Non ST-segment elevation acute coronary syndrome
Antiplatelet drugs
Oral antiplatelet agents
The ESC 2011 guidelines on NSTE ACS37 recommended the administration of aspirin and P2Y12 inhibitors ‘as soon as possible’, whereas the 2015 edition suggests that this treatment should be administered timely from the time of diagnosis, without however providing specific indications about when, and recommending haemorrhagic risk stratification.1 Invasive strategy should be adopted:
immediately (within 2 h of diagnosis) for patients with haemodynamic or electric instability, or another very high risk criterion;
early (with 24 h of diagnosis) in patients with at least one high risk criterion, including troponin elevation;
electively (within 72 h of diagnosis) in patients with at least one intermediate ischaemic risk criterion.
Aspirin
Aspirin has demonstrated to be effective in patients with unstable angina38; the incidence of myocardial infarction or death was reduced in four trials in the pre-PCI era.39–42 A meta-analysis of these studies showed a significant reduction at 2 years in the MACE rate.43 However, there are no specific data available on the administration before an invasive strategy.
Clopidogrel
The pre-treatment strategy comes from the results of the PCI-CURE trial,44 in which a 30% reduction in the primary endpoint of death, infarction or stroke was seen in patients pre-treated with clopidogrel; however, this sub-group represents only about 20% of the whole CURE trial population, and the average time interval between pre-treatment and PCI was 10 days, which is far longer than nowadays.
Prasugrel
The only randomized trial on pre-treatment with a P2Y12 inhibitor in patients with NSTE ACS is the ACCOAST study,45 in which patients intended for an invasive approach were randomized to receive pre-treatment with an oral loading dose of 30 mg of prasugrel followed by a further oral 30 mg load at the time of PCI, or the administration of 60 mg of prasugrel in the cath lab. The mean duration of pre-treatment was 4.3 h. At 7 days no reduction was observed in the occurrence of the primary endpoint, while major bleeds where significantly increased in the pre-treatment arm. Pre-treatment with prasugrel in patients with NSTE ACS is therefore not recommended.1
Ticagrelor
In the NSTE ACS patient subgroup of the PLATO study, the primary composite efficacy endpoint was significantly reduced by ticagrelor compared with clopidogrel;46 however, results in patients actually pre-treated are not available.

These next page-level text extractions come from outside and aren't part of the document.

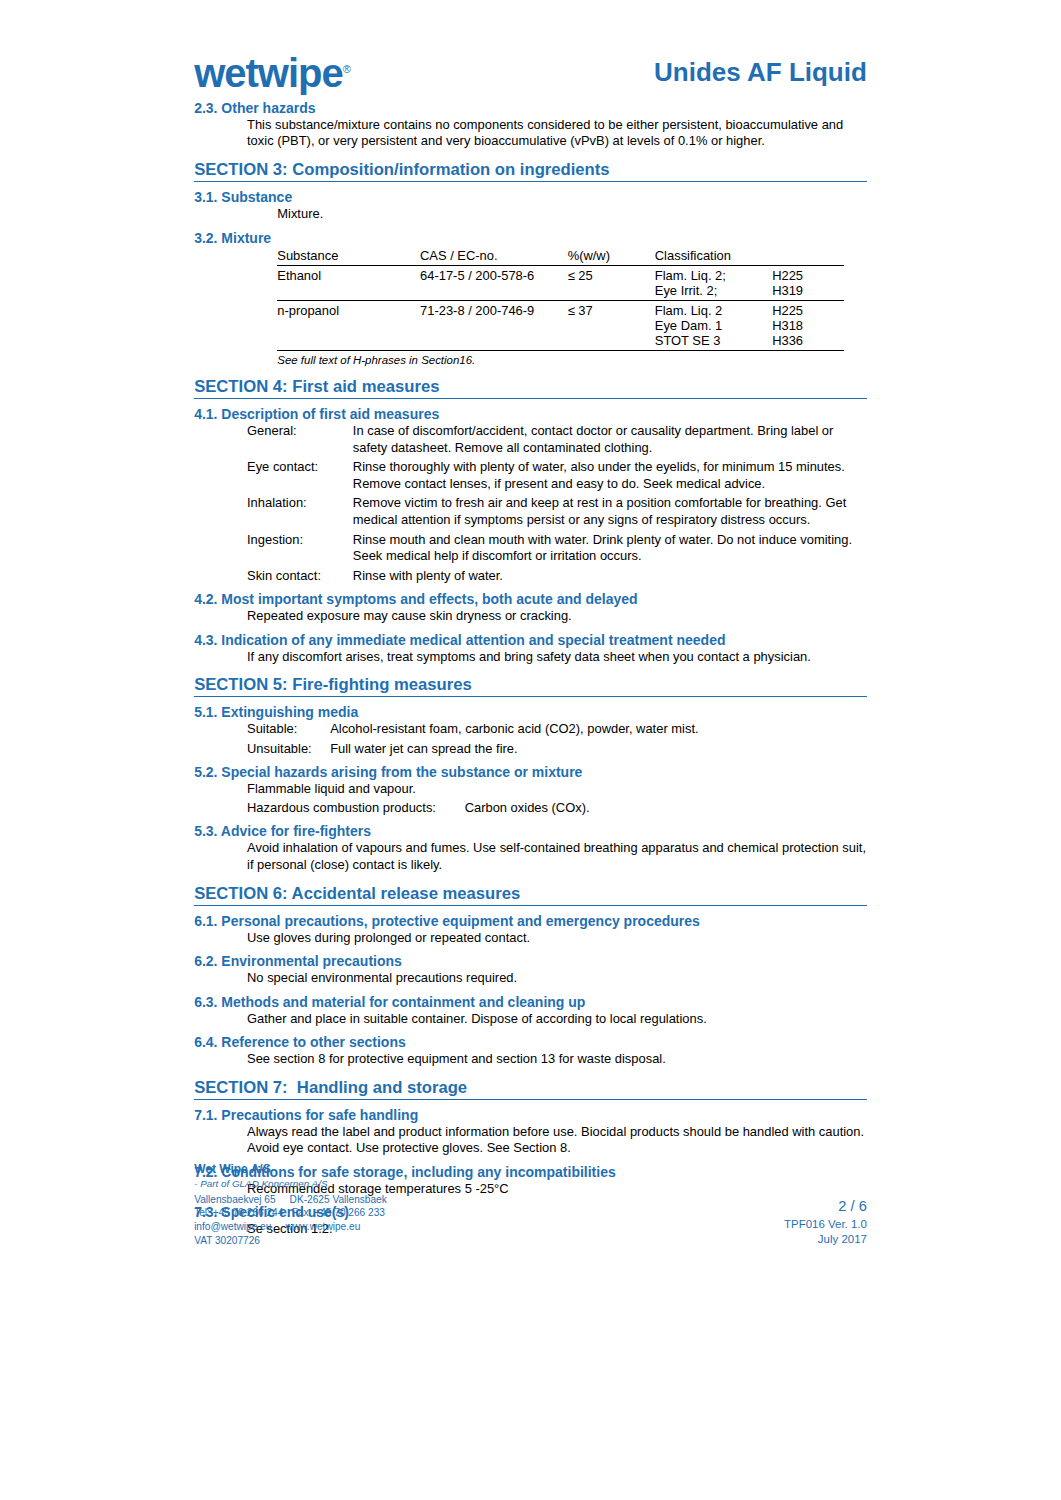wetwipe®
Unides AF Liquid
2.3. Other hazards
This substance/mixture contains no components considered to be either persistent, bioaccumulative and toxic (PBT), or very persistent and very bioaccumulative (vPvB) at levels of 0.1% or higher.
SECTION 3: Composition/information on ingredients
3.1. Substance
Mixture.
3.2. Mixture
| Substance | CAS / EC-no. | %(w/w) | Classification |
| --- | --- | --- | --- |
| Ethanol | 64-17-5 / 200-578-6 | ≤ 25 | Flam. Liq. 2; Eye Irrit. 2; | H225 H319 |
| n-propanol | 71-23-8 / 200-746-9 | ≤ 37 | Flam. Liq. 2 Eye Dam. 1 STOT SE 3 | H225 H318 H336 |
See full text of H-phrases in Section16.
SECTION 4: First aid measures
4.1. Description of first aid measures
General:
In case of discomfort/accident, contact doctor or causality department. Bring label or safety datasheet. Remove all contaminated clothing.
Eye contact:
Rinse thoroughly with plenty of water, also under the eyelids, for minimum 15 minutes. Remove contact lenses, if present and easy to do. Seek medical advice.
Inhalation:
Remove victim to fresh air and keep at rest in a position comfortable for breathing. Get medical attention if symptoms persist or any signs of respiratory distress occurs.
Ingestion:
Rinse mouth and clean mouth with water. Drink plenty of water. Do not induce vomiting. Seek medical help if discomfort or irritation occurs.
Skin contact:
Rinse with plenty of water.
4.2. Most important symptoms and effects, both acute and delayed
Repeated exposure may cause skin dryness or cracking.
4.3. Indication of any immediate medical attention and special treatment needed
If any discomfort arises, treat symptoms and bring safety data sheet when you contact a physician.
SECTION 5: Fire-fighting measures
5.1. Extinguishing media
Suitable:
Alcohol-resistant foam, carbonic acid (CO2), powder, water mist.
Unsuitable:
Full water jet can spread the fire.
5.2. Special hazards arising from the substance or mixture
Flammable liquid and vapour.
Hazardous combustion products: Carbon oxides (COx).
5.3. Advice for fire-fighters
Avoid inhalation of vapours and fumes. Use self-contained breathing apparatus and chemical protection suit, if personal (close) contact is likely.
SECTION 6: Accidental release measures
6.1. Personal precautions, protective equipment and emergency procedures
Use gloves during prolonged or repeated contact.
6.2. Environmental precautions
No special environmental precautions required.
6.3. Methods and material for containment and cleaning up
Gather and place in suitable container. Dispose of according to local regulations.
6.4. Reference to other sections
See section 8 for protective equipment and section 13 for waste disposal.
SECTION 7: Handling and storage
7.1. Precautions for safe handling
Always read the label and product information before use. Biocidal products should be handled with caution. Avoid eye contact. Use protective gloves. See Section 8.
7.2. Conditions for safe storage, including any incompatibilities
Recommended storage temperatures 5 -25°C
7.3. Specific end use(s)
Se section 1.2.
Wet Wipe A/S
- Part of GLAD Koncernen A/S
Vallensbaekvej 65 DK-2625 Vallensbaek
Tel: +45 70 266 244 Fax: +45 70 266 233
info@wetwipe.eu www.wetwipe.eu
VAT 30207726
2 / 6
TPF016 Ver. 1.0
July 2017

Intravenous antiplatelet agents
Cangrelor
Cangrelor is a direct reversible inhibitor of P2Y12 receptor, that has been compared with clopidogrel in patients undergoing PCI,47–49 most of whom affected by ACS. A meta-analysis of these trials showed that the infusion of cangrelor reduced the relative risk of the composite endpoint (peri-procedural death, myocardial infarction, ischaemia-guided revascularization and intra-stent thrombosis), determining also an increase in minor and major bleeds, but not in the need for transfusions.50
European Society of Cardiology guidelines suggest considering pre-treatment with cangrelor in patients who are not treated with a P2Y12 inhibitor.1 Cangrelor, which has been approved by the European Medicines Agency, is currently not available in Italy.
Glycoprotein IIb/IIIa inhibitors
Up-stream use of GPI in patients with NSTE ACS has been studied in two trials. In the ACUITY,51 the deferred GPI administration strategy compared with the up-stream use led to a significant reduction at 30 days in major bleedings not related to CABG, without any difference in the primary efficacy endpoint. The EARLY-ACS study52 did not reveal any significant reduction in the primary endpoint occurrence in the arm pre-treated with eptifibatide compared with the optional use arm, but showed a significant increase in major bleeds. Lastly, a meta-analysis indicated that GPI pre-treatment did not reduce mortality or myocardial infarction recurrence at 30 days, with a significant increase in major bleeds.53 Thus pre-treatment with GPI inhibitors is not recommended.1
Proposed ‘decision-making’ scheme for pre-treatment with a P2Y12 inhibitor
We propose a decision-making scheme for pre-treatment in NSTE ACS patients based on the ESC stratification of the ischaemic risk,1 on the timing of the coronary angiography and on the haemorrhagic risk, assessed by the CRUSADE score,54 choosing a cut-off value of 50 that identifies patients at high risk of major bleeds.
Time to invasive strategy is longer than recommended in a significant amount of patients in Italy,55 in Europe56,57 and in the USA.58 Sometime this deferral could be related to associated clinical conditions that recommend stabilization or a more thorough diagnosis before performing coronary angiography; in the majority of cases, however, the delay stems from the need to transfer the patient in hospitals with cath labs.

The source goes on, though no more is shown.